しかし、やはりここにも落ち着かず、翌年の春先には今度は近畿から木曽路を旅しました。今度の旅には一つの目的があり、それは井上井月の墓への巡礼を果たすことでした。

井月は、信州伊那谷を中心に活動し、放浪と漂泊を主題とした俳句を詠み続けた幕末の俳人です。その墓参を果たした山頭火は、「お墓撫でさすりつつ、はるばるまいりました」と詠んでいます。

やがて旅を終えた山頭火は、すぐには山口に帰らず、今度は四国に渡り、香川県の小豆島で放哉の墓参をしています。

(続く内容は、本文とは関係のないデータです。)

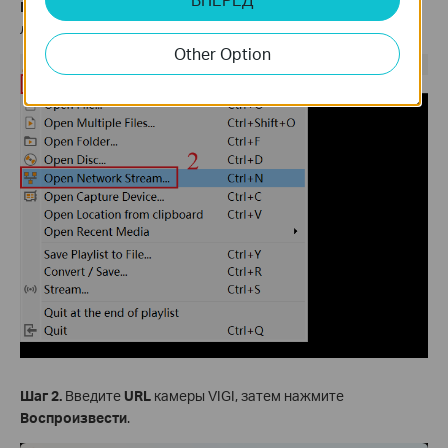
Шаг 1.
Откройте программу VLC, нажмите
Медиа
в верхнем
левом меню и выберите
Открыть сетевой поток
.
Other Option
Шаг 2.
Введите
URL
камеры VIGI, затем нажмите
Воспроизвести
.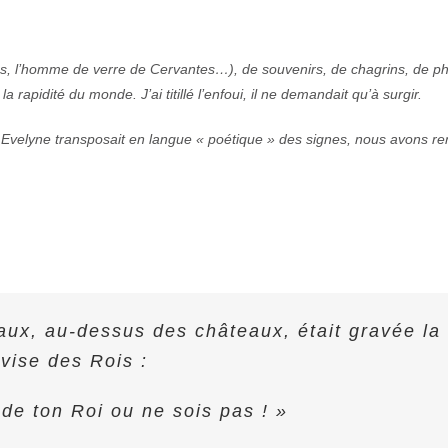
os, l’homme de verre de Cervantes…), de souvenirs, de chagrins, de p
la rapidité du monde. J’ai titillé l’enfoui, il ne demandait qu’à surgir.
Evelyne transposait en langue « poétique » des signes, nous avons r
aux, au-dessus des châteaux, était gravée la
vise des Rois :
 de ton Roi ou ne sois pas ! »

尾崎放哉は晩年、荻原井泉水の紹介で小豆島霊場第五十八番札所、西光寺奥の院の「南郷庵」に入庵し、ここで亡くなっていました。

この墓参のあとも結局は山口に帰らず、年の暮れに松山市に移住し終の棲家となる「一草庵」を結庵。秋も深まる10月10日の夜、ここで仲間を集めて句会を行います。

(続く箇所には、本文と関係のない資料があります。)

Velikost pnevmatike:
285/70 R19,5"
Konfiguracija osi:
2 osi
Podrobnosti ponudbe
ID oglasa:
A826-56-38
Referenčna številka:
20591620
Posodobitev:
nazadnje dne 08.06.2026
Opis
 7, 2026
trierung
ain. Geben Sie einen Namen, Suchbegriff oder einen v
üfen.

いつものように酔った彼は隣室でイビキをかいて寝ていました。このとき仲間は山頭火が酔っ払って眠りこけていると思っていましたが、このとき実は脳溢血を起こしていました。

会が終わると皆、山頭火を起こさないようにと帰りましたが、そのうちの一人が妙に胸騒ぎを感じました。しかし夜も更けていたので早朝に戻ってみると、山頭火は既に心臓麻痺で他界していました。推定死亡時刻は10月11日の推定4時。1940(昭和15)年)のことで、59歳になる2ヵ月前でした。

山頭火は生前から“コロリ往生”を望んでいたといいます。その通りとなり、満足であったかもしれません。辞世の句は「もりもり盛りあがる雲へあゆむ」というもので、長年旅を続け、奔放な人生を送った山頭火は、この句を残して盛り上がる入道雲の中へと消えていきました。

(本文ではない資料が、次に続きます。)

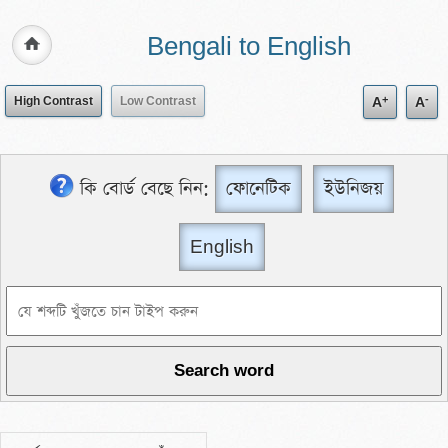
Bengali to English
+
-
High Contrast
Low Contrast
A
A
কি বোর্ড বেছে নিন:
ফোনেটিক
ইউনিজয়
English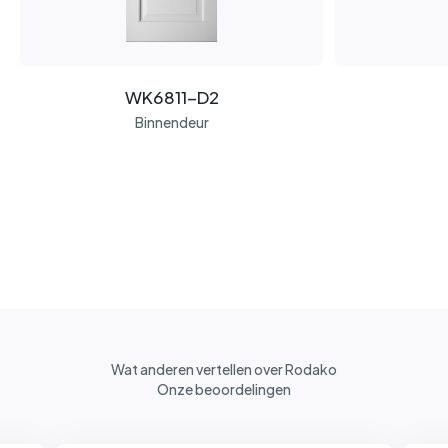
WK6811-D2
Binnendeur
Wat anderen vertellen over Rodako
Onze beoordelingen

彼の墓は、生地の防府市内にある護国寺にあります。上の防府天満宮から西へ1.5kmほど離れたところで、その墓石には「俳人種田山頭火之墓」と彫られています。

山頭火が亡くなったとき、一人息子の健が満州から駆け付けたといいます。彼はその後、満州に渡り満鉄(南満州鉄道)に勤務していました。父の死を知ったのは母のフサが知らせたからでしょう。

その元妻、フサの墓もまた山頭火の隣にあります。フサが住んでいた熊本市の安国禅寺にも山頭火の分骨墓があるといい、おそらくはいずれも息子の健が建てたものでしょう。山頭火の放浪によって家族はバラバラになりましたが、その死は再び家族をひとつに結びつけたといえるでしょう。